Note: for a merge from, say, master to a branch (to sync the branch with master/trunk), you would use $synccommit $lastmastercommit $lastbranchcommit.

If we now run git log --pretty=format:\"%h %ad | %s%d [%an]\" --graph --date=short, things will look just like we expected.

We can then run git filter-branch to make the grafts permanent (see step “Manual Conversion” below). Note that this will change commit hashes.

Manual Conversion

  1. Run svn2git http://svn.example.org/repos --no-minimize-url --metadata --authors authors.txt
  2. Create a file .git/info/grafts (you can use git svn find-rev r$rev $branch to find a Git commit hash for an SVN revision number)
  3. Run git filter-branch --tag-name-filter cat -- --all to make the grafts permanent
  4. Check if the history looks fine
  5. Run git for-each-ref --format="%(refname)" refs/original/ | xargs -n 1 git update-ref -d to clean up the backups created by git-filter-branch
  6. Remove the now obsolete .git/info/grafts

Automatic Conversion

For the Agavi migration, we wrote a script to automate this process; it uses a grafts file that contains SVN revision numbers (and their branch names) and converts it to a grafts file fit for consumption by Git.
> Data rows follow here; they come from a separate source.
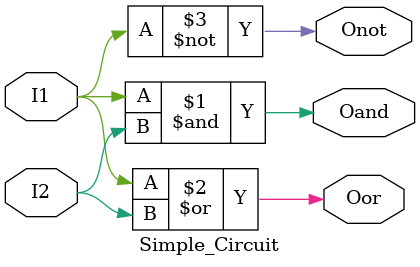
<source format=v>
module Simple_Circuit(I1,I2,Onot,Oand,Oor);
input I1,I2;
output Onot,Oand,Oor;

not G1(Onot,I1);
and G2(Oand,I1,I2);
or  G3(Oor,I1,I2);
endmodule
 
</source>
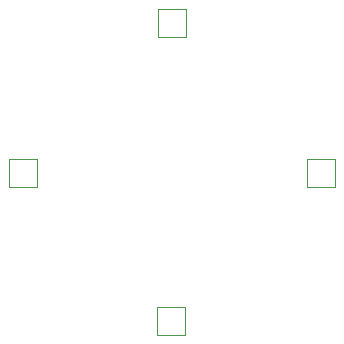
<source format=gbr>
%TF.GenerationSoftware,KiCad,Pcbnew,(5.99.0-11604-g878538abff)*%
%TF.CreationDate,2021-08-06T13:26:27+02:00*%
%TF.ProjectId,pixel-pump-motor-board,70697865-6c2d-4707-956d-702d6d6f746f,rev?*%
%TF.SameCoordinates,Original*%
%TF.FileFunction,Legend,Bot*%
%TF.FilePolarity,Positive*%
%FSLAX46Y46*%
G04 Gerber Fmt 4.6, Leading zero omitted, Abs format (unit mm)*
G04 Created by KiCad (PCBNEW (5.99.0-11604-g878538abff)) date 2021-08-06 13:26:27*
%MOMM*%
%LPD*%
G01*
G04 APERTURE LIST*
%ADD10C,0.120000*%
G04 APERTURE END LIST*
D10*
%TO.C,J11*%
X66313200Y-59950200D02*
X68713200Y-59950200D01*
X68713200Y-59950200D02*
X68713200Y-57550200D01*
X68713200Y-57550200D02*
X66313200Y-57550200D01*
X66313200Y-57550200D02*
X66313200Y-59950200D01*
%TO.C,J5*%
X93910000Y-59899400D02*
X93910000Y-57499400D01*
X91510000Y-57499400D02*
X91510000Y-59899400D01*
X91510000Y-59899400D02*
X93910000Y-59899400D01*
X93910000Y-57499400D02*
X91510000Y-57499400D01*
%TO.C,J8*%
X81210000Y-72447000D02*
X81210000Y-70047000D01*
X81210000Y-70047000D02*
X78810000Y-70047000D01*
X78810000Y-70047000D02*
X78810000Y-72447000D01*
X78810000Y-72447000D02*
X81210000Y-72447000D01*
%TO.C,J7*%
X81337000Y-44850200D02*
X78937000Y-44850200D01*
X78937000Y-44850200D02*
X78937000Y-47250200D01*
X81337000Y-47250200D02*
X81337000Y-44850200D01*
X78937000Y-47250200D02*
X81337000Y-47250200D01*
%TD*%
M02*

</source>
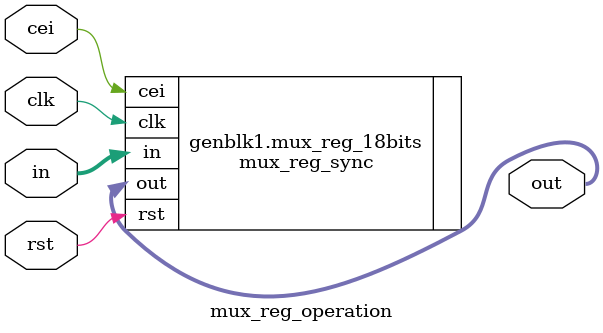
<source format=v>
module mux_reg_operation #(
  parameter widthi      =  18,
  parameter REG_STATE   =  1,       // 1 = no register, bypass
  parameter RSTTYPE     = "SYNC"    // "SYNC" or "ASYNC"
) (
  input clk,
  input cei,
  input rst,
  input [widthi-1:0] in,
  output [widthi-1:0] out
);

generate
    if(RSTTYPE=="SYNC") begin
      mux_reg_sync #(.REG_STATE(REG_STATE),.widthi(widthi)) 
      mux_reg_18bits( .cei(cei),.clk(clk),.rst(rst),.in(in),.out(out));
      
    end else begin
       mux_reg_async #(.REG_STATE(REG_STATE),.widthi(widthi)) 
       mux_reg_18bits( .cei(cei),.clk(clk),.rst(rst),.in(in),.out(out));
    end
endgenerate

endmodule

</source>
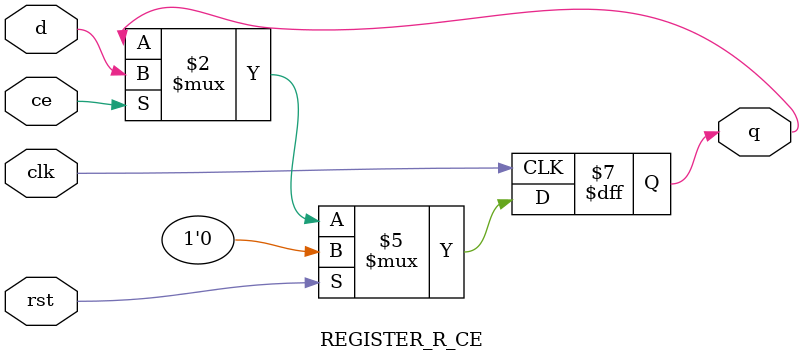
<source format=v>
`timescale 1ns/1ps

module REGISTER(q, d, clk);
  parameter N = 1;
  output reg [N-1:0] q;
  input [N-1:0]      d;
  input         clk;
  always @(posedge clk)
    q <= d;
endmodule // REGISTER

// Register with clock enable
module REGISTER_CE(q, d, ce, clk);
  parameter N = 1;
  output reg [N-1:0] q;
  input [N-1:0]      d;
  input          ce, clk;
  always @(posedge clk)
    if (ce) q <= d;
endmodule // REGISTER_CE

// Register with reset value
module REGISTER_R(q, d, rst, clk);
  parameter N = 1;
  parameter INIT = {N{1'b0}};
  output reg [N-1:0] q;
  input [N-1:0]      d;
  input          rst, clk;
  always @(posedge clk)
    if (rst) q <= INIT;
    else q <= d;
endmodule // REGISTER_R

// Register with reset and clock enable
//  Reset works independently of clock enable
module REGISTER_R_CE(q, d, rst, ce, clk);
  parameter N = 1;
  parameter INIT = {N{1'b0}};
  output reg [N-1:0] q;
  input [N-1:0]      d;
  input          rst, ce, clk;
  always @(posedge clk)
    if (rst) q <= INIT;
    else if (ce) q <= d;
endmodule // REGISTER_R_CE

</source>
We will put that script up on GitHub together with the rest of our migration toolkit in a few days.

Broken Branches

The Agavi documentation repository contains a broken branch, where the branch was made from only a portion of trunk, not from the whole of trunk, in revision 4285. When running this through svn2git, the whole history would be terribly confused and a lot of commits would appear as duplicates since git-svn interpreted the branch point wrong.

The fix in this case was to simply ignore that branch and only use its merge back to trunk (in revision 4308), as the loss of history information in this case was negligible. We told svn2git top stop at the revision before the branch was created, and resume at the revision where the branch gets merged back to trunk (this required a patch to svn2git):

$ svn2git http://svn.agavi.org/documentation --revision 2721:4284 --no-minimize-url --metadata --authors authors.txt
$ git svn fetch -q --revision 4308:HEAD
$ git merge -q svn/trunk

We’re only merging svn/trunk in this case as all the commits from 4308 onwards were made to trunk. Also, between 4284 and 4308, all commits in this repository were in the branch we’re skipping - had there been commits to trunk or other branches, things would have been a tiny bit more complicated, with several calls to git svn fetch and git merge to put the pieces together correctly.